● PROBLEM STATEMENT: From the STL book preface below, quote word for word the passage between "Some History, from" and "person, Alexander Stepanov.", inclusive.

#### STUDY TEXT

We have enjoyed seeing these statements borne out by the developments of the past five years.

Changes in the Second Edition

In this new edition we have added substantially more tutorial material including expanded chapters in Part I on function objects and container, it- erator, and function adaptors, and two entirely new chapters in Part II containing substantial new examples. We have also gone through all example code and surrounding discussion, including the reference material in Part III, to bring them up to date with the final standard. (Although some ambiguities in the standard have been discovered since it was finalized, we believe that in most cases the remaining uncertainties about the meaning of STL component specifications have no important consequences for the practicing programmer. In the few cases where they might, we point them out.) We also added a new chapter in Part III describing utility components such as the pair and comparison classes, and a new appendix describing the STL-related features of the standard string class.

In this edition we have also adopted the "literate programming" style for presenting example programs and code fragments. For readers unfamiliar with this approach to simultaneous programming and documenting, a brief explanation is given in Chapter 2 and more details are presented in Chapter 12. One benefit of the literate programming approach is that coding details can be presented once and then referred to (by name and page number) many times, so readers do not have to read through the same details repeatedly. Another major benefit is that we have been able check even more thoroughly than before that all code is syntactically and logically correct, since literate programming tools make it easy to extract the code directly from the manuscript and compile and test it. A list of the compilers the code has been compiled and tested with is given in Appendix D.

Some History, from the Preface to the First Edition

Virtually all C++ programmers know that this language was originated by one person, Bjarne Stroustrup, who began thinking of how to extend the C language to support definition of classes and objects as early as 1979. So too, the architecture of STL is largely the creation of one person, Alexander Stepanov.

It is interesting that it was also in 1979, at about the same time as Stroustrup's initial research, that Alex began working out his initial ideas of generic programming and exploring their potential for revolutionizing software development. Although Dave Musser had developed and advocated some aspects of generic programming as early as 1971, it was limited to a rather specialized area of software development (computer algebra). Alex recognized the full potential for generic programming and persuaded his then-colleagues at General Electric Research and Development (including, primarily, Dave Musser and Deepak Kapur) that generic programming should be pursued as a comprehensive basis for software development. But at that time there was no real support in any programming language for generic programming. The first major language to provide such support was Ada, with its generic units feature, and by 1987 Dave and Alex had developed and published an Ada library for list processing that embodied the results of much of their research on generic programming. However, Ada had not achieved much acceptance outside the defense industry, and C++ seemed more likely to become widely used and provide good support for generic programming, even though the language was relatively immature (it did not even have templates, added only later). Another reason for turning to C++, which Alex recognized early on, was that the C/C++ model of computation, which allows very flexible access to storage (via pointers), is crucial to achieving generality without losing efficiency.

########
#### DATA

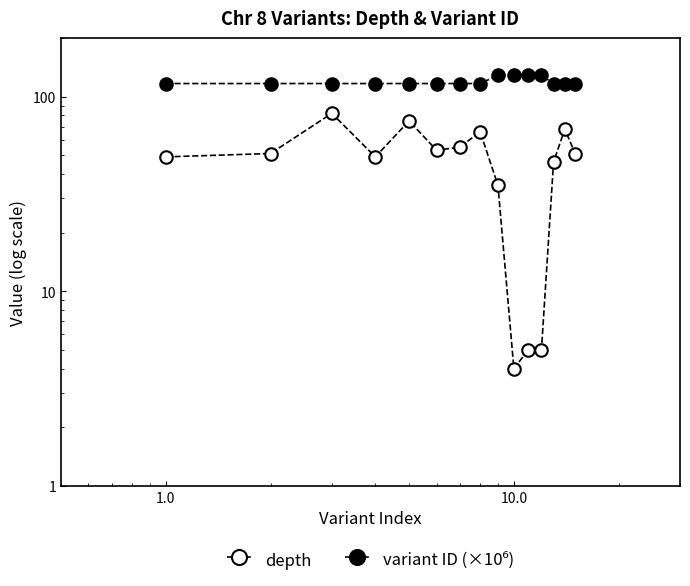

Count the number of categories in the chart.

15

########

● TASK ANSWER:
Some History, from the Preface to the First Edition

Virtually all C++ programmers know that this language was originated by one person, Bjarne Stroustrup, who began thinking of how to extend the C language to support definition of classes and objects as early as 1979. So too, the architecture of STL is largely the creation of one person, Alexander Stepanov.